Youth Group of Dragon Guard Alliance mark 37 years since the fall of Khmer Rouge regime, at the headquarter of Cambodian People's Party on Thursday, 7 January, 2016. (Hul Reaksmey/VOA Khmer)
However, Ritthy warned that the “likes” that Hun Sen garners on Facebook may not translate to votes when it comes to elections.
“The youth today are questioning and observing the leaders of both parties—the ruling party and the opposition party—to see if they are faking or real … [but] the truth is real action. That could be the thing that really makes people change their minds,” he said.
Ou Virak, president of the Future Forum think tank, said that Hun Sen realizes the power of social media, and is using Facebook to paint himself as a devoted family man, a departure from his former strongman image.
“He posts his messages not only in his role as prime minister. He posts his stories and his family stories to show his lenience or his family status,” he said, adding that the prime minister was clearly preparing himself for upcoming elections.

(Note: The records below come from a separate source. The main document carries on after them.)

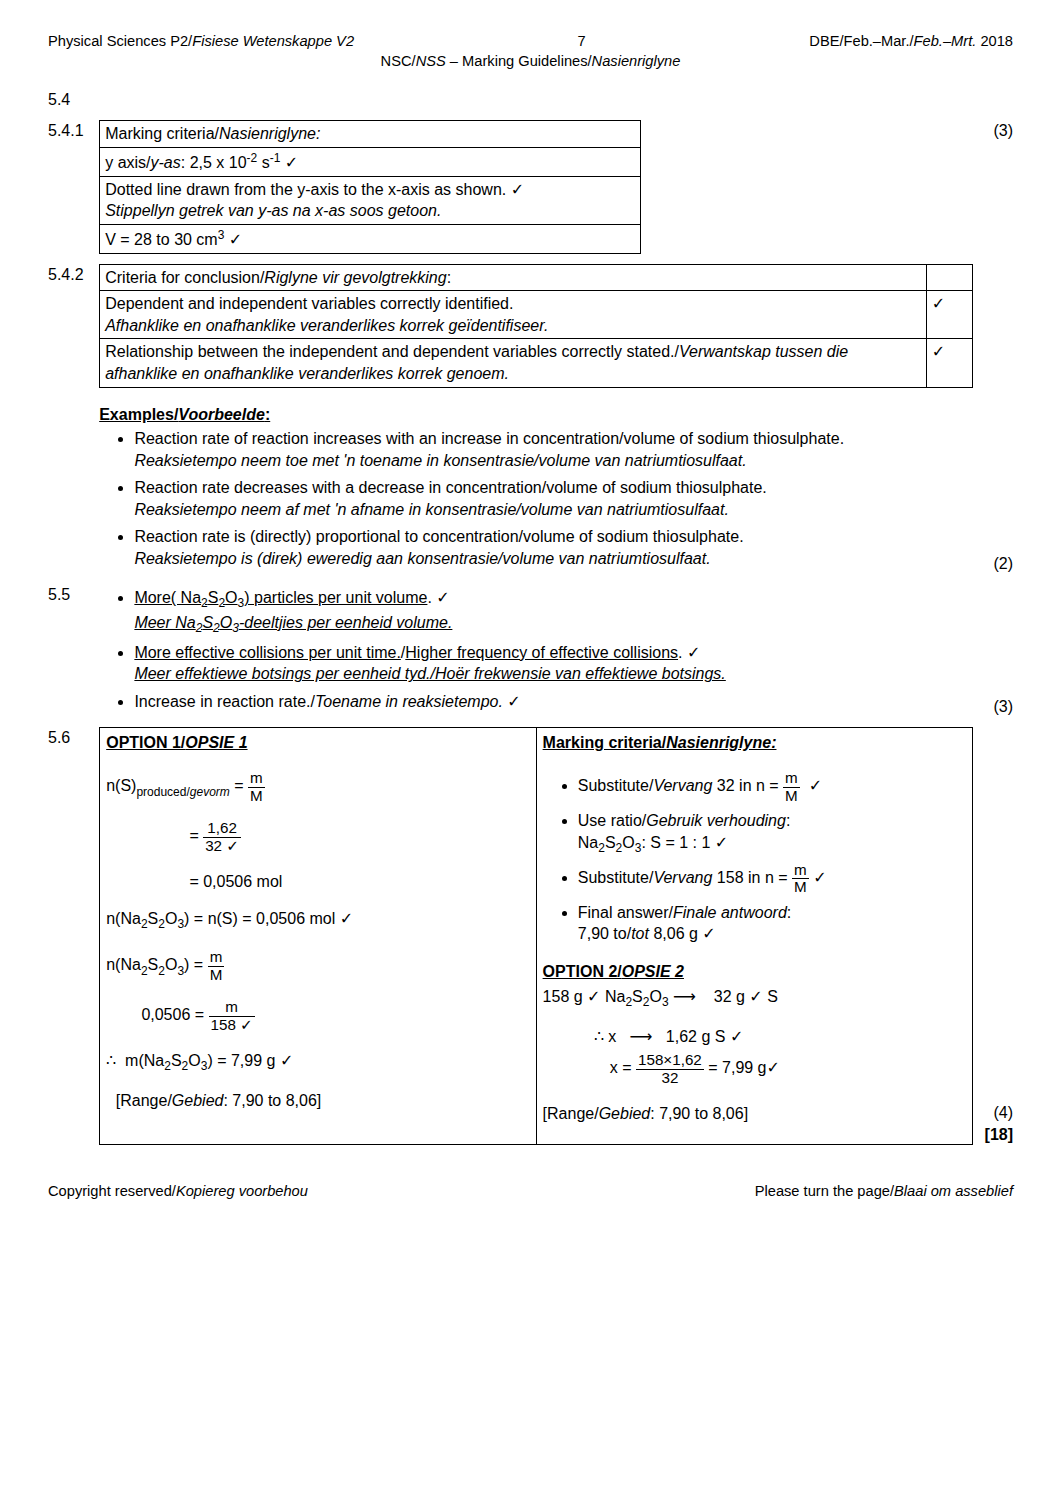Physical Sciences P2/Fisiese Wetenskappe V2
7
DBE/Feb.–Mar./Feb.–Mrt. 2018
NSC/NSS – Marking Guidelines/Nasienriglyne
5.4
5.4.1
| Marking criteria/ Nasienriglyne: |
| y axis/ y-as : 2,5 x 10 -2 s -1 ✓ |
| Dotted line drawn from the y-axis to the x-axis as shown. ✓ Stippellyn getrek van y-as na x-as soos getoon. |
| V = 28 to 30 cm 3 ✓ |
(3)
5.4.2
| Criteria for conclusion/ Riglyne vir gevolgtrekking : | |
| Dependent and independent variables correctly identified. Afhanklike en onafhanklike veranderlikes korrek geïdentifiseer. | ✓ |
| Relationship between the independent and dependent variables correctly stated./ Verwantskap tussen die afhanklike en onafhanklike veranderlikes korrek genoem. | ✓ |
Examples/Voorbeelde:
Reaction rate of reaction increases with an increase in concentration/volume of sodium thiosulphate.
Reaksietempo neem toe met 'n toename in konsentrasie/volume van natriumtiosulfaat.
Reaction rate decreases with a decrease in concentration/volume of sodium thiosulphate.
Reaksietempo neem af met 'n afname in konsentrasie/volume van natriumtiosulfaat.
Reaction rate is (directly) proportional to concentration/volume of sodium thiosulphate.
Reaksietempo is (direk) eweredig aan konsentrasie/volume van natriumtiosulfaat.
(2)
5.5
More( Na2S2O3) particles per unit volume. ✓
Meer Na2S2O3-deeltjies per eenheid volume.
More effective collisions per unit time./Higher frequency of effective collisions. ✓
Meer effektiewe botsings per eenheid tyd./Hoër frekwensie van effektiewe botsings.
Increase in reaction rate./Toename in reaksietempo. ✓
(3)
5.6
OPTION 1/OPSIE 1
n(S)produced/gevorm = mM
= 1,6232 ✓
= 0,0506 mol
n(Na2S2O3) = n(S) = 0,0506 mol ✓
n(Na2S2O3) = mM
0,0506 = m 158 ✓
∴ m(Na2S2O3) = 7,99 g ✓
[Range/Gebied: 7,90 to 8,06]
Marking criteria/Nasienriglyne:
Substitute/Vervang 32 in n = mM ✓
Use ratio/Gebruik verhouding:
Na2S2O3: S = 1 : 1 ✓
Substitute/Vervang 158 in n = mM ✓
Final answer/Finale antwoord:
7,90 to/tot 8,06 g ✓
OPTION 2/OPSIE 2
158 g ✓ Na2S2O3 ⟶ 32 g ✓ S
∴ x ⟶ 1,62 g S ✓
x = 158×1,6232 = 7,99 g✓
[Range/Gebied: 7,90 to 8,06]
(4)
[18]
Copyright reserved/Kopiereg voorbehou
Please turn the page/Blaai om asseblief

Cambodia is due to hold commune elections in 2017 followed by national elections in 2018. According to the Committee for Free and Fair Elections, about 10 million people will vote in both polls, some 40 percent of them aged between 18 and 40.
“He knows that youngsters and youths do not watch TV,” Virak said. “Before, he solely relied on TV. He thought that it would be enough, so he talked on TV for hours. But the 2013 election was a warning sign for him that it is not enough.”
So Hun Sen is expanding his social media presence in an effort to engage. In a post last week, he declared that his page would be a “peace Facebook page, which promotes freedom and actions contributing to the development of the society.”
He expressed a desire to create an “intimate atmosphere” on his page, and encouraged people to send him audio clips, videos and drawings, in what appears to be an open-ended online competition.
“The person who gets the most support from the public will get reward such as a medal, and an admiring certificate from the prime minister,” read his page.